* GIVEN TEXT

Greatest hits album by Argent
- Released: 1976
- Genre: Rock
- Length: 41:53
- Label: Epic
- Producer: Rod Argent, Chris White

Argent chronology
| Counterpoints (1975) | The Argent Anthology - A Collection of Greatest Hits (1976) | Hold Your Head Up (1978) |

= The Argent Anthology - A Collection of Greatest Hits =

The Argent Anthology - A Collection of Greatest Hits is the first compilation album released by British rock band Argent. It was released on the Epic label in 1976. The British release was called The Best of Argent - An Anthology and had a different track list.

* SOURCE MATERIAL
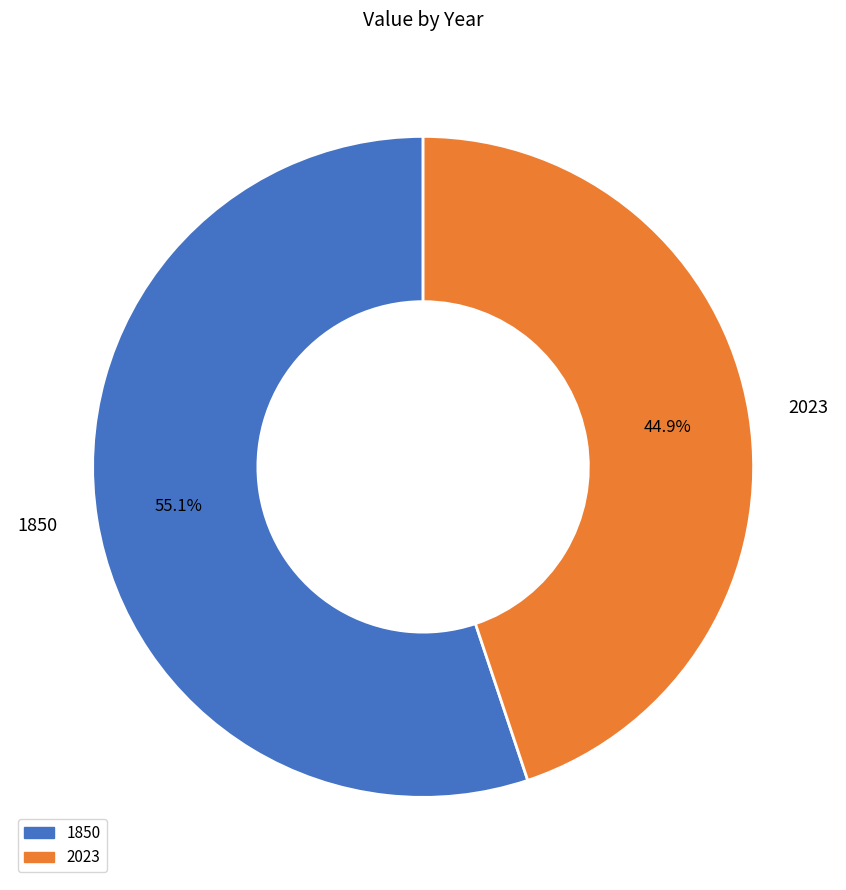

To the nearest percent, what is the difference between the largest and smallest slice percentages?

10%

* TASK DETAILS
List every album title that appears in the text about the Argent compilation above.

* COMPLETED TASK
Counterpoints
The Argent Anthology - A Collection of Greatest Hits
Hold Your Head Up
The Best of Argent - An Anthology